REQUESTS —
1: For each statement about the sermon below, answer yes or no and quote the words of the sermon that decide it.
(a) The sermon was preached at St. Augustine's Episcopal Parish.
(b) The sermon takes its meta-parable from the Gospel of St. Luke.
(c) The sermon's iceberg image has 75% of its mass submerged.
2: According to the sermon below, what can the sea be understood to symbolize in modern psychological terms?
3: Please reproduce word for word the passage of the sermon below that falls between "The Parable Parable" and "and all times.", inclusive.

DOCUMENT TEXT —
■ ■ ■ ■

Sunday, June 17, 2012

The Parable Parable

Sermon preached on 17 June 2012 at St. Augustine's Episcopal Parish.



The Gospel of St. Mark chapter four is amazing to me.  Here sits a beautiful little treatise on parables in the form of a story that is written as a kind of parable itself: rich with symbols and veiled meaning.  This meta-parable in Mark 4 functions much like any piece of great literature, portraying far more than a particular story set in one place and one time.  It opens a window through which we are able to view an aspect the universal human condition, that which is true in all places and all times.

The meta-parable opens with the words,

Again he began to teach beside the sea.  Such a very large crowd gathered around him that he got into a boat on the sea and sat there, while the whole crowd was beside the sea on the land.

“The sea” is a prominent character in this parable.  Whenever the character of the sea makes an appearance in ancient literature, it is of great mythic importance.  And in the Jewish tradition, the sea plays a central role in the process by which God creates and transforms the world.  In modern psychological terms, the sea can be understood to symbolize the unconscious, that place in our mind reserved for emotions, urges, and thoughts of which we are not consciously aware.  The unconscious is commonly represented by the image of an iceberg with 90% of its mass submerged and out of sight.

■ ■ ■ ■

EXCERPTED RECORDS —
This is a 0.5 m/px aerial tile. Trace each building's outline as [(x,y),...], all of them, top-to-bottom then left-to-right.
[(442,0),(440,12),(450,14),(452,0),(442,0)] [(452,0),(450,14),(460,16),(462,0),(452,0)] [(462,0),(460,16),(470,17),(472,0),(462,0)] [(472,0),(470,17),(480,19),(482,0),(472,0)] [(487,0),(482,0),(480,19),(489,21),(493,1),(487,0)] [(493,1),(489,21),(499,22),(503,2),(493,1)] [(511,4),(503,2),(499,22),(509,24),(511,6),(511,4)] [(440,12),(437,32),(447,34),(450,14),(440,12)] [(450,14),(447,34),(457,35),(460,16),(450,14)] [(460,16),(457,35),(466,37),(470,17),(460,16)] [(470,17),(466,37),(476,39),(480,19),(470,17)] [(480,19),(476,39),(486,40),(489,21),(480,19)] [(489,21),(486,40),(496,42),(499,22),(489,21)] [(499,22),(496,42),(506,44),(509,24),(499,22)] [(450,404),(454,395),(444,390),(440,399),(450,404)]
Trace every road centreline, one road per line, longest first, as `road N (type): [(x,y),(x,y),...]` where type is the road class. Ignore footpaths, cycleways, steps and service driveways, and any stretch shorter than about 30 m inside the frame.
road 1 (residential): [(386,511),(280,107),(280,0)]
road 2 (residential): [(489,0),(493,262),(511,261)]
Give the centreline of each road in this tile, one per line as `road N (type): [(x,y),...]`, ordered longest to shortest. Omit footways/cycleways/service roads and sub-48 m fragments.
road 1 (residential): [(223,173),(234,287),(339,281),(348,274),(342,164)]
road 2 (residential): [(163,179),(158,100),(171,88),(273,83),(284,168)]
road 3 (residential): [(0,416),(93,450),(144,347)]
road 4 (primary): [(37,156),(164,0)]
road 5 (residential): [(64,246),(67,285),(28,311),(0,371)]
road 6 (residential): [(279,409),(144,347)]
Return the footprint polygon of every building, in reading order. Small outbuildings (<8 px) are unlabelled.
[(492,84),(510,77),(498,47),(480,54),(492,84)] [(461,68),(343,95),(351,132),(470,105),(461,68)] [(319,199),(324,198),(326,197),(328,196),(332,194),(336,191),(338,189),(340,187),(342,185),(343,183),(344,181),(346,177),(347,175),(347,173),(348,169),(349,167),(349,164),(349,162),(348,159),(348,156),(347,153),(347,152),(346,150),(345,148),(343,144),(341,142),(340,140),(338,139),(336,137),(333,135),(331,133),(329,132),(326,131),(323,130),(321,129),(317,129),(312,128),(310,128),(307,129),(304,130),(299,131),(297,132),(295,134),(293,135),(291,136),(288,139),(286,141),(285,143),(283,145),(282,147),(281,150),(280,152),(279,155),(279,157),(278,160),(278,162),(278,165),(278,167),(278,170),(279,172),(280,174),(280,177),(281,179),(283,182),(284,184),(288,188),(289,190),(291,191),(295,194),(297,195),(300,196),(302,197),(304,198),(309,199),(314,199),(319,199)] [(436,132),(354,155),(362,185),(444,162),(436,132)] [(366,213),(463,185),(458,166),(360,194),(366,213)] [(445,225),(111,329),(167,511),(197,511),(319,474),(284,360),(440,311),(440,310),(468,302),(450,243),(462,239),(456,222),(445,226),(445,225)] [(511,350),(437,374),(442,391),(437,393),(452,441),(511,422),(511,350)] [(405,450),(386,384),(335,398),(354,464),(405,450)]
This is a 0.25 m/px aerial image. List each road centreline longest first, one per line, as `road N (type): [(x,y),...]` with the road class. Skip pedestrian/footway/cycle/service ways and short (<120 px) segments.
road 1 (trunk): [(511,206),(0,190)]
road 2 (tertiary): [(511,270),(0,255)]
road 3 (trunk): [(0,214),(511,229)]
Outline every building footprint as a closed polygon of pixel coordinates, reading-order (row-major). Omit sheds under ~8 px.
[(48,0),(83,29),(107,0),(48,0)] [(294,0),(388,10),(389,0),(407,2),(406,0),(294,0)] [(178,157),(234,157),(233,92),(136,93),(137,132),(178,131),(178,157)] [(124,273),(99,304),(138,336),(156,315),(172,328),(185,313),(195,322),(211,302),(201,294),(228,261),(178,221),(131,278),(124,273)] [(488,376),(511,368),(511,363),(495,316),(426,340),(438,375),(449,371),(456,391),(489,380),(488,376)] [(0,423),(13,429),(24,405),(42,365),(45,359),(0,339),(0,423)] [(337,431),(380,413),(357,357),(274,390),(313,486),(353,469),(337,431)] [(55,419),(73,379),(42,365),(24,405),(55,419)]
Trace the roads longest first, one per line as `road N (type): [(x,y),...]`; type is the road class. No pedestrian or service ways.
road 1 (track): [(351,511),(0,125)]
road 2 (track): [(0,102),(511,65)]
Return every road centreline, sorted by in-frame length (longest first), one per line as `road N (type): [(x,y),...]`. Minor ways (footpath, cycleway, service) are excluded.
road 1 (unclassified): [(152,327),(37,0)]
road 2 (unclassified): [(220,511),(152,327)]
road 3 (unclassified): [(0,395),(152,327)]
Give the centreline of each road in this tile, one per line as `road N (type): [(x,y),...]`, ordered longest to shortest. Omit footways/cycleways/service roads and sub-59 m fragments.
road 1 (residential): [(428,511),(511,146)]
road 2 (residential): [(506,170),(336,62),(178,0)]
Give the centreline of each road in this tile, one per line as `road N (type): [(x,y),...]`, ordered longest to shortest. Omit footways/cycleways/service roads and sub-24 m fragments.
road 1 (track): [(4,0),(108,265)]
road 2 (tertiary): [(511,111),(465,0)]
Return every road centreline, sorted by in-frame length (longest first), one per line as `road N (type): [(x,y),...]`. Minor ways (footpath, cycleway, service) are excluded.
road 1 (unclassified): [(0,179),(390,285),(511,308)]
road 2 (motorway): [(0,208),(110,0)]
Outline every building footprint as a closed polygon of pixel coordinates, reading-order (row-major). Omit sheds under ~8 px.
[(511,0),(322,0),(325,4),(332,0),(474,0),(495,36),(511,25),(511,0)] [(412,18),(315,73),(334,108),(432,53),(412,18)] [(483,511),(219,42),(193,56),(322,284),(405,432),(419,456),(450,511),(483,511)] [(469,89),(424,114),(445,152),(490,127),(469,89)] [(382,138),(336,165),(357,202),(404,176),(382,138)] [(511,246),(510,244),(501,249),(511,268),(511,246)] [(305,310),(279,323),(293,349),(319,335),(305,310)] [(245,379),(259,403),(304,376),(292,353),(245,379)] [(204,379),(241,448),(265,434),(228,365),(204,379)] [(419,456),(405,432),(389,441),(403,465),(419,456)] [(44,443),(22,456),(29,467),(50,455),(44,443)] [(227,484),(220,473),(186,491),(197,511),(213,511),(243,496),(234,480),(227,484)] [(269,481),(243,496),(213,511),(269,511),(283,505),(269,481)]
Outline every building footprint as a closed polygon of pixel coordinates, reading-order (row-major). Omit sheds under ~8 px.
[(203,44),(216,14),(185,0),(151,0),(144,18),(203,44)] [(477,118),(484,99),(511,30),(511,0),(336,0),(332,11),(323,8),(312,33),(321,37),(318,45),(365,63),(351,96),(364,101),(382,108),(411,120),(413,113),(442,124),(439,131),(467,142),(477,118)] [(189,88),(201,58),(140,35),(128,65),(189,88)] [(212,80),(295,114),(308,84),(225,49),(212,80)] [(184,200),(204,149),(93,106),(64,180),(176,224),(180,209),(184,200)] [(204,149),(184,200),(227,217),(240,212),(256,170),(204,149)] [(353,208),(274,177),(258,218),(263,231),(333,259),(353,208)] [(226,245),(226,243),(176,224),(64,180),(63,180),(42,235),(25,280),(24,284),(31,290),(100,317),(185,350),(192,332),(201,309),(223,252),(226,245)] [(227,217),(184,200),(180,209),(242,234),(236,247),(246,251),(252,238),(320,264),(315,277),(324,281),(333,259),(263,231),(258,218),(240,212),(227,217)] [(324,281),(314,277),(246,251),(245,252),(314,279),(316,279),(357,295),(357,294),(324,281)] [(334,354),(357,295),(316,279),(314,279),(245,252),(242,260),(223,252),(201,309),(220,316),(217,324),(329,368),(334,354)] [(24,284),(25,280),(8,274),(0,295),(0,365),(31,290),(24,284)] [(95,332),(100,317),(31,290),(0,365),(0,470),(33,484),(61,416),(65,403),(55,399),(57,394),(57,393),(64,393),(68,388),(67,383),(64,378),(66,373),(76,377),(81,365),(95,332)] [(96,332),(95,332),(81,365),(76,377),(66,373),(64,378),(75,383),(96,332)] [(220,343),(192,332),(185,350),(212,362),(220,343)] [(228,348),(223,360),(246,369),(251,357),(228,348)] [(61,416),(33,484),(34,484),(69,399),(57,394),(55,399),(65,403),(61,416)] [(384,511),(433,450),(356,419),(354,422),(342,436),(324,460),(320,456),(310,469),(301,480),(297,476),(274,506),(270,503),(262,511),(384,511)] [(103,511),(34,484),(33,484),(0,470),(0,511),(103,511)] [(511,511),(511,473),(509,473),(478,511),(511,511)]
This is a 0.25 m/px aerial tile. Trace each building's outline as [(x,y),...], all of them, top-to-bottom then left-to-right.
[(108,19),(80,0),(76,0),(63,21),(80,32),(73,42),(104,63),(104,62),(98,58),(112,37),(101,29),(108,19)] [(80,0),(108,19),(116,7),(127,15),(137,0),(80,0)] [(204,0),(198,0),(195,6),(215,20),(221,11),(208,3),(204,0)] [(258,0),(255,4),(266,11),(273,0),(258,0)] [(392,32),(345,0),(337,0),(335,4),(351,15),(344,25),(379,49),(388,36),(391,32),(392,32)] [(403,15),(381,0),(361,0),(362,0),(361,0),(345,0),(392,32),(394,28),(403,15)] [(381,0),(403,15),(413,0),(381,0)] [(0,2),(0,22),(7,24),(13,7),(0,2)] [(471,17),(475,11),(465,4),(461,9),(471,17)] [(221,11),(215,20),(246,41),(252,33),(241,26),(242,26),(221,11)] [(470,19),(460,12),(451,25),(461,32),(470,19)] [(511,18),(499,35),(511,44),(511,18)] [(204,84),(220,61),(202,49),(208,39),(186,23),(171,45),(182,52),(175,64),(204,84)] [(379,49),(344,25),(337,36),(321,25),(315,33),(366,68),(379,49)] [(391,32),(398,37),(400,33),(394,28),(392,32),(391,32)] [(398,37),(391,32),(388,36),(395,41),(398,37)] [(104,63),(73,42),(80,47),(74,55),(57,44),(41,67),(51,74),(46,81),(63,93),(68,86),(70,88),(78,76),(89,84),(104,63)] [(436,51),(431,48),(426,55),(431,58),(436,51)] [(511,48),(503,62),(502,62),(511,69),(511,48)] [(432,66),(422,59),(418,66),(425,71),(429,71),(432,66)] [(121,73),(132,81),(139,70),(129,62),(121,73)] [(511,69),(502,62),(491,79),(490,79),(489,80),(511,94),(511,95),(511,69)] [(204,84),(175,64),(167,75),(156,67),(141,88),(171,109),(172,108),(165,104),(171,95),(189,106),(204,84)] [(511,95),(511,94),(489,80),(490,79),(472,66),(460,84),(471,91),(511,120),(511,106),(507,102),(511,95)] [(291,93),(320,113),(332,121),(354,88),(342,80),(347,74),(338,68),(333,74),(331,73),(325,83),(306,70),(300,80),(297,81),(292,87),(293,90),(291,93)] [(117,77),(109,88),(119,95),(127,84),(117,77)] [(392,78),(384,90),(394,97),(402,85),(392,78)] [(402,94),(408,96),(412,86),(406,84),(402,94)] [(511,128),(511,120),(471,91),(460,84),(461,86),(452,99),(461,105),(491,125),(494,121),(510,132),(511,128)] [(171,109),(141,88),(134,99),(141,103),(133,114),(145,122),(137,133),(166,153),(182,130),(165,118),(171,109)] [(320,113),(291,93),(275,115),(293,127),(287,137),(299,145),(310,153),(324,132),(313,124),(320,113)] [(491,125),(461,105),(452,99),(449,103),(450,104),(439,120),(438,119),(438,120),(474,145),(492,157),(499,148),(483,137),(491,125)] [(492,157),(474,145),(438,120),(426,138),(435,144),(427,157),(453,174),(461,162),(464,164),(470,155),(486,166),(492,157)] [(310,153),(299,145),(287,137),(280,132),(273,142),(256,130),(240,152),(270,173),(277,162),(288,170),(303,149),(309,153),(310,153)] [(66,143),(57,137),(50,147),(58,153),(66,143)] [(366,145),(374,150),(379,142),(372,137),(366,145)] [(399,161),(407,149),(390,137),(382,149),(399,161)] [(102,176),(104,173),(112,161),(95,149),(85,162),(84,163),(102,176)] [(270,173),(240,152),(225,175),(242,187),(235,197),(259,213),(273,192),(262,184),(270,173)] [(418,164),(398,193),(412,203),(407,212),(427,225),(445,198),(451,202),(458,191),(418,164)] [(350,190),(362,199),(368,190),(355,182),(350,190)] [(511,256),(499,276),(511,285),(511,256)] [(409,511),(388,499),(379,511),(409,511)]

■ ■ ■ ■

RESPONSES BY TASK —
1:
(a) Yes: "Sermon preached on 17 June 2012 at St. Augustine's Episcopal Parish."
(b) No: "The Gospel of St. Mark chapter four is amazing to me."
(c) No: "with 90% of its mass submerged and out of sight."

2: The unconscious.

3:
The Parable Parable

Sermon preached on 17 June 2012 at St. Augustine's Episcopal Parish.



The Gospel of St. Mark chapter four is amazing to me.  Here sits a beautiful little treatise on parables in the form of a story that is written as a kind of parable itself: rich with symbols and veiled meaning.  This meta-parable in Mark 4 functions much like any piece of great literature, portraying far more than a particular story set in one place and one time.  It opens a window through which we are able to view an aspect the universal human condition, that which is true in all places and all times.